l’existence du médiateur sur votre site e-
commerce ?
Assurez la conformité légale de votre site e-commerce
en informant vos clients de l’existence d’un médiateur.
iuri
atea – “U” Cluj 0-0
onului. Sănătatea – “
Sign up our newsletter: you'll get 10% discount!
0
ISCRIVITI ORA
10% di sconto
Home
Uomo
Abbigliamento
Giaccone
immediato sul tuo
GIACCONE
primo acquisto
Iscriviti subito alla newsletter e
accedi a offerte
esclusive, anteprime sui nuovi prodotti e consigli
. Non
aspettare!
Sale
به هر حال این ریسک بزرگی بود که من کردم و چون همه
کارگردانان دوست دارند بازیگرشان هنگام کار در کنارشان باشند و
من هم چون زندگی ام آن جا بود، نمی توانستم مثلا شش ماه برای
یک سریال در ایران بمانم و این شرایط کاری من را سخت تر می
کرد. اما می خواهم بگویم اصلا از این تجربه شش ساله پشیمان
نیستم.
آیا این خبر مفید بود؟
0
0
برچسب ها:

---

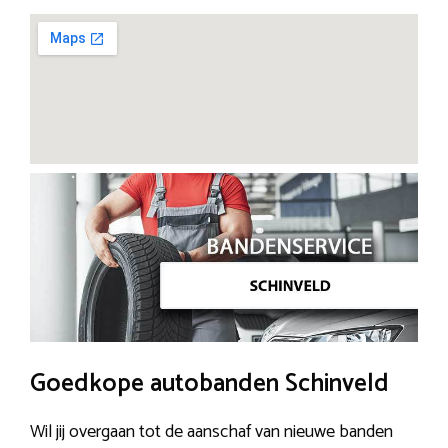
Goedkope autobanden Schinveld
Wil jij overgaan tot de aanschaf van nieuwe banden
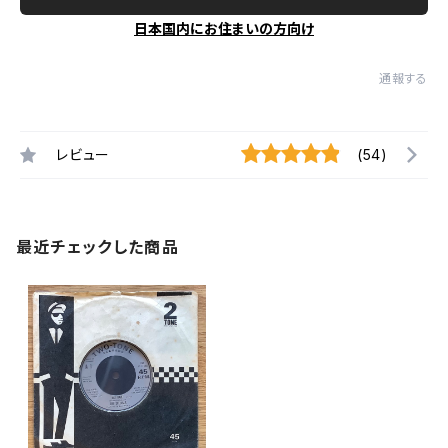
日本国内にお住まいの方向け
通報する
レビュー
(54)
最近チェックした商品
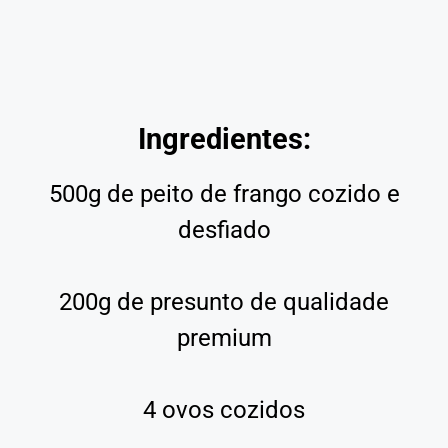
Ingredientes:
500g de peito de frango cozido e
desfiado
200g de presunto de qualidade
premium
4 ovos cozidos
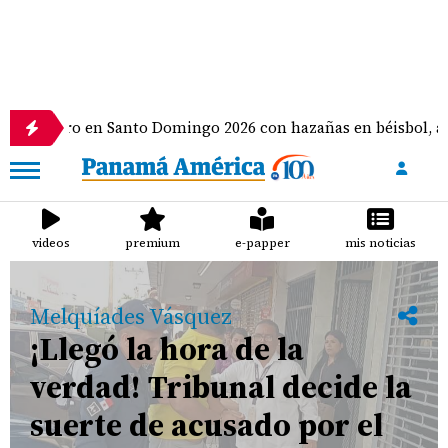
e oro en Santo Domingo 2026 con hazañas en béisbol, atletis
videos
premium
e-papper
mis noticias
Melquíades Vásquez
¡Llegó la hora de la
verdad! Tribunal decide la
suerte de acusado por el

◆ **Task description**: Using the records above, find the number of lines that contain the string "commerce", and give that number without further comment.

◆ **Solution for this exercise**: 2